The Australian Trade Minister announced today, Sunday, that the outbreak of the Coronavirus in Sydney indicates the postponement of plans for the “travel bubble” between Australia and Singapore until at least the end of the year.
While opening the travel corridor between the two countries remains a priority, the scale of the virus outbreak, which has forced the country’s largest city to shut down again, means plans are on hold, Dan Tehan told the Sydney Morning Herald.
He added, “It has been rethought because of the third wave of the virus. We hope that at the end of the year we will be able to look again at the issue of the travel bubble with Singapore.”
It is reported that after initial discussions, the two countries have not yet committed to a specific date for opening a travel corridor between them.

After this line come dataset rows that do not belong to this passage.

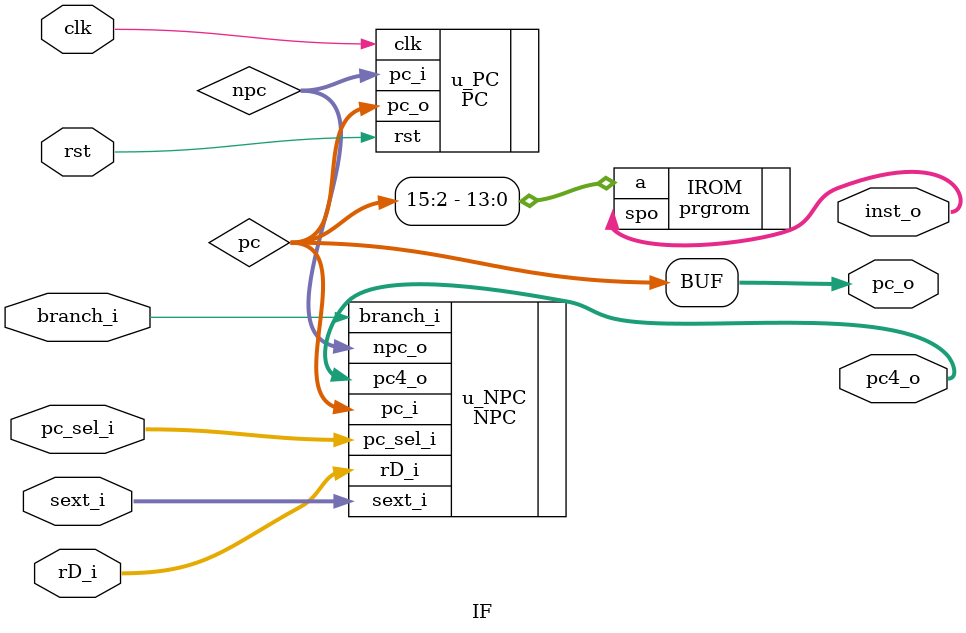
<source format=v>
`timescale 1ns / 1ps
module IF(
    input   wire        rst,
    input   wire        clk,
    // ÊäÈëÐÅºÅ
    input   wire[31:0]  sext_i,     // ·ûºÅÀ©Õ¹Á¢¼´Êý£¬ÓÃÓÚÌø×ª
    input   wire[31:0]  rD_i,       // jalrÖÐ¼Ä´æÆ÷Öµrs1
    // À´×Ô¿ØÖÆÄ£¿éµÄÐÅºÅ
    input   wire[1:0]   pc_sel_i,   // pcÑ¡ÔñÐÅºÅ
    input   wire        branch_i,   // Ìø×ª
    // Êä³öÐÅºÅ
    output  wire[31:0]  inst_o,     // Ö¸Áî
    output  wire[31:0]  pc4_o,      // pc+4
    output  wire[31:0]  pc_o       // µ±Ç°pc
    );
    
    wire[31:0]  npc;    // ´ÓNPCÊä³ö£¬ÊäÈëPCµÄµØÖ·£¬¼´ÏÂÒ»ÌõÖ¸ÁîµØÖ·
    wire[31:0]  pc;     // ´ÓPCÊä³öÏòÍâ²¿£¨»ò»Øµ½NPCÒÔ+4£©µÄµØÖ·
    assign pc_o = pc;
    
    // Ö¸ÁîµØÖ·Êä³ö
    PC u_PC(
        .clk(clk),
        .rst(rst),
        .pc_i(npc),
        .pc_o(pc)
    );
    
    // ÏÂÒ»ÌõÖ¸ÁîµØÖ·
    NPC u_NPC(
        .pc_sel_i   (pc_sel_i),
        .pc_i       (pc),
        .sext_i     (sext_i),
        .branch_i   (branch_i),
        .rD_i       (rD_i),
        .pc4_o      (pc4_o),
        .npc_o      (npc)
    );
    
    prgrom IROM (
        .a      (pc[15:2]),
        .spo    (inst_o)
    );
endmodule

</source>
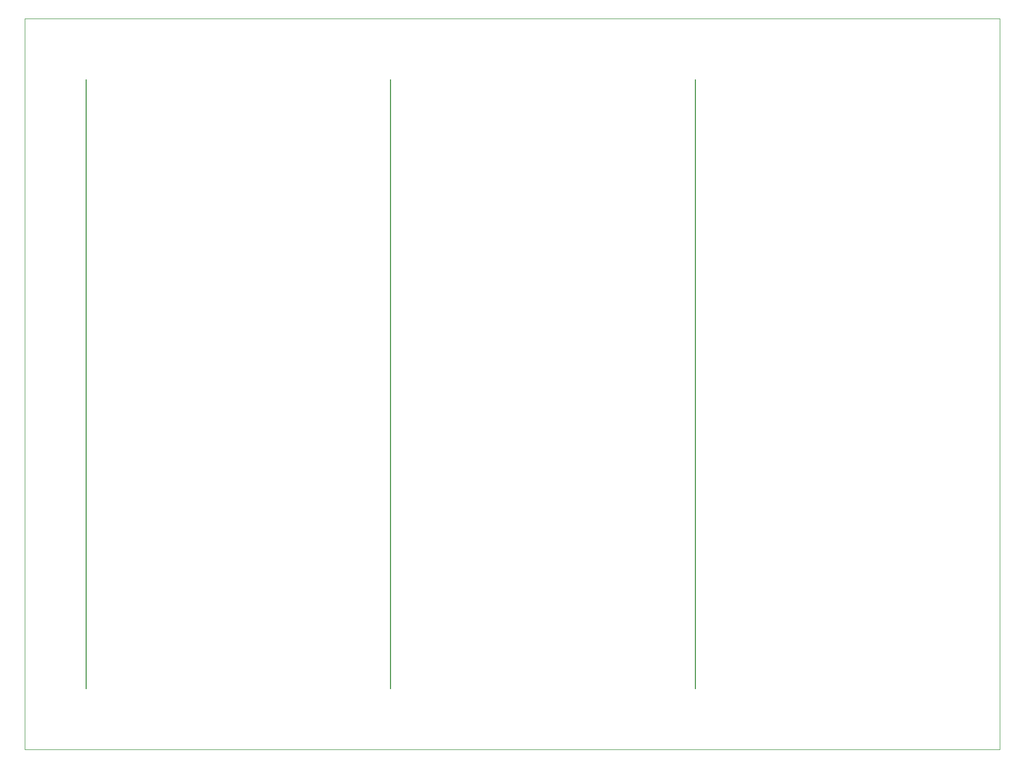
<source format=gm1>
G04*
G04 #@! TF.GenerationSoftware,Altium Limited,Altium Designer,19.0.14 (431)*
G04*
G04 Layer_Color=16711935*
%FSLAX44Y44*%
%MOMM*%
G71*
G01*
G75*
%ADD34C,0.2000*%
%ADD54C,0.1000*%
D34*
X1000754Y4D02*
Y200004D01*
Y400004D01*
Y600004D01*
Y800004D01*
Y1000004D01*
X500754Y4D02*
Y200004D01*
Y400004D01*
Y600004D01*
Y800004D01*
Y1000004D01*
X754Y4D02*
Y200004D01*
Y400004D01*
Y600004D01*
Y800004D01*
Y1000004D01*
D54*
X-100000Y-100000D02*
Y1100000D01*
X1500000D01*
Y-100000D02*
Y1100000D01*
X-99930Y-99890D02*
X1499500D01*
M02*

</source>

While Australia represented an early success story in combating Corona, the slow introduction of the anti-virus vaccine suggests that even with the rest of the world opening its borders, it is expected that Australia’s borders will remain closed until mid-2022.
Only 26 percent of the Australian population got the first dose of the vaccine, compared to about 68.5% in Britain, according to Bloomberg’s Vaccine Tracker.
Even when Australia’s borders open, the Australian trade minister expects vaccine passports to be a requirement for travel for years to come. “It might be like the little yellow pamphlet of yellow fever.”